A. Armが提供するIoT開発向けの包括的ソリューション群です。ハードウェアIP・セキュリティ・OS・クラウド接続まで、IoTデバイス開発に必要な要素をまとめてカバーすることで、開発期間の大幅短縮を実現します。
Q. Cortex-Mシリーズと最新Armコアの違いは?
A. Cortex-M0/M0+は超低消費電力向け、Cortex-M4/M7はDSP・FPU内蔵でリアルタイム処理向け、Cortex-M33/M55はTrustZoneセキュリティ対応。2026年現在はAI処理向けのCortex-M85や専用NPU搭載コアも登場しています。
Q. エンジニアがArmエコシステムを学ぶにはどうすれば?
A. Arm Education MediaのオンラインコースやMDK(Microcontroller Development Kit)の無償評価版から始めるのがおすすめです。
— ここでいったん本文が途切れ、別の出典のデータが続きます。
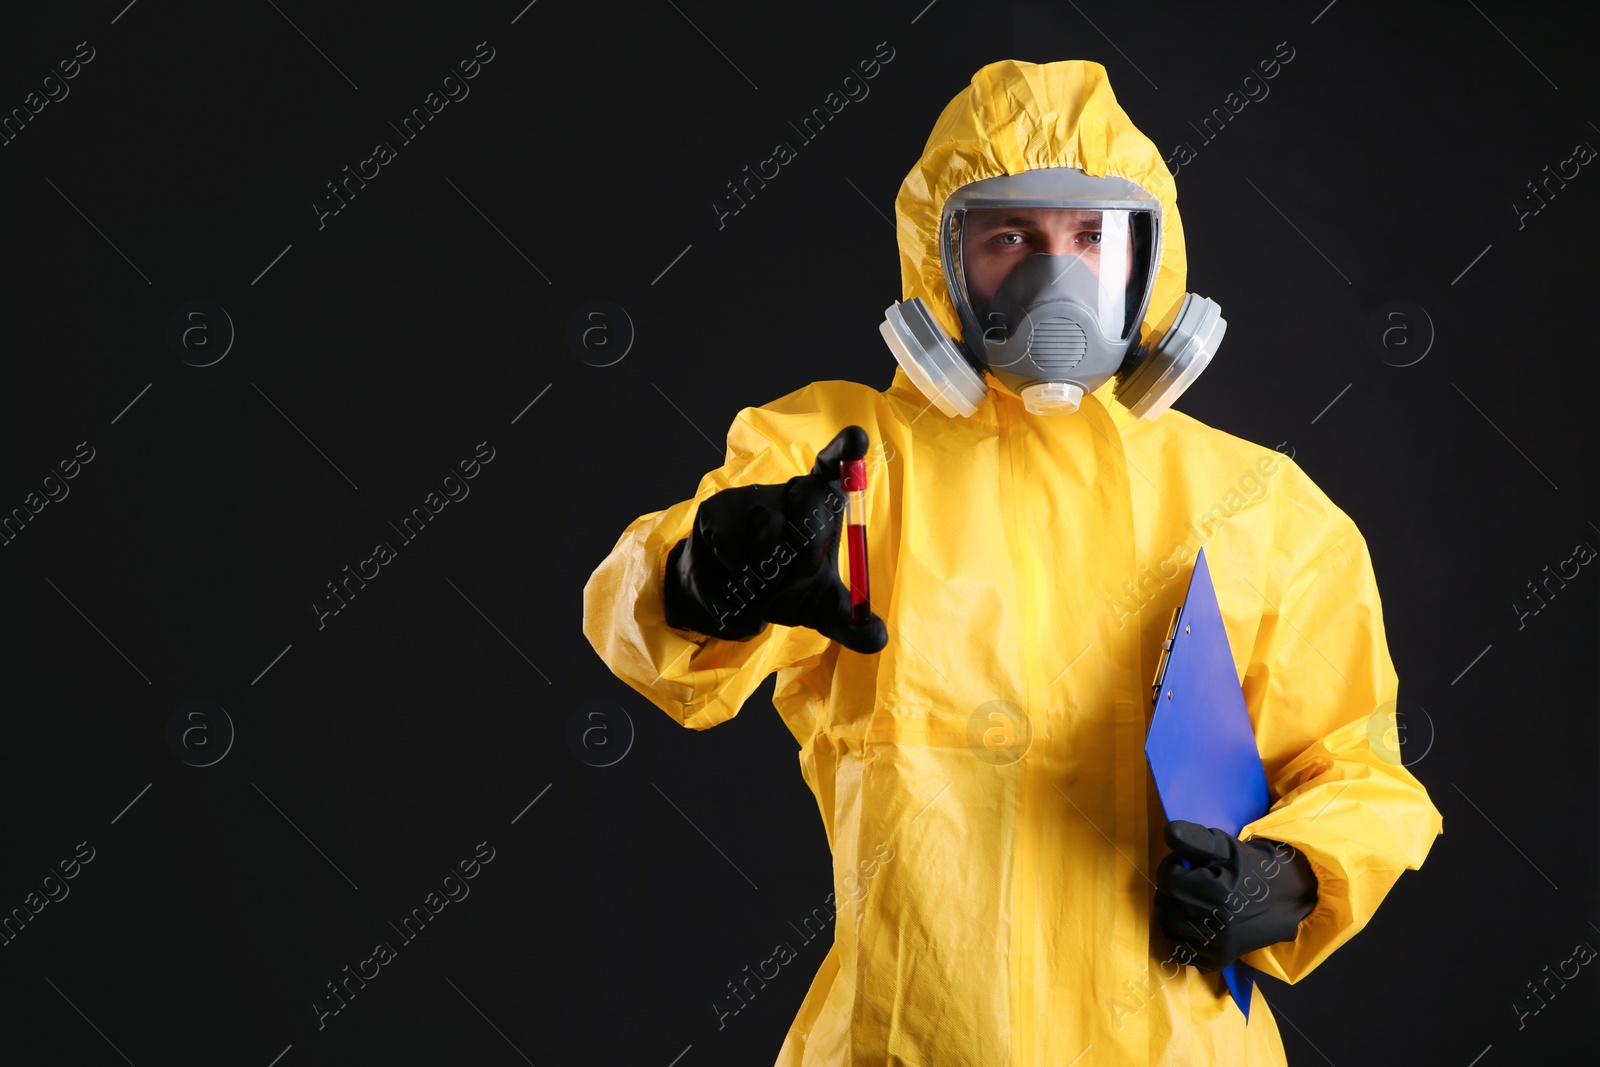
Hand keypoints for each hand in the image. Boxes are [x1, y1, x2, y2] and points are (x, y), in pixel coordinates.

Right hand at [662, 425, 887, 654]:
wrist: (726, 601)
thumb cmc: (783, 591)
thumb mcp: (822, 611)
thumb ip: (851, 622)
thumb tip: (878, 639)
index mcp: (821, 505)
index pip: (833, 468)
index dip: (845, 450)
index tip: (858, 438)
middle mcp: (789, 492)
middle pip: (809, 497)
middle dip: (809, 543)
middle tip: (800, 574)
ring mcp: (751, 498)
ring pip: (769, 532)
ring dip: (768, 573)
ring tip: (763, 584)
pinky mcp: (717, 511)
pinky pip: (734, 548)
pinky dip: (738, 577)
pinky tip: (735, 579)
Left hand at [1153, 820, 1317, 972]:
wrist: (1285, 900)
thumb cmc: (1252, 869)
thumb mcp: (1227, 846)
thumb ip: (1195, 838)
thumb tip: (1168, 832)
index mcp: (1217, 894)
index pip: (1168, 879)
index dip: (1172, 867)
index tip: (1186, 865)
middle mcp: (1216, 925)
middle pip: (1165, 903)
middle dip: (1173, 888)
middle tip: (1192, 881)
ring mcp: (1217, 946)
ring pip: (1168, 926)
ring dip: (1174, 910)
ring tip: (1194, 900)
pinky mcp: (1217, 960)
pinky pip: (1180, 948)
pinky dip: (1180, 935)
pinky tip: (1195, 921)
STM32やNXP Kinetisなど対応マイコンは豊富に市販されています。
まとめ|Armエコシステムを活かしたIoT開発の加速
ArmのTotal Solutionsは、IoT開発のサプライチェーン全体を一本化するビジョンを提示しています。セキュリティ・AI・クラウド接続が三位一体で進化するIoT開発の最前線に立つために、Armの最新動向を継続的にキャッチアップしましょう。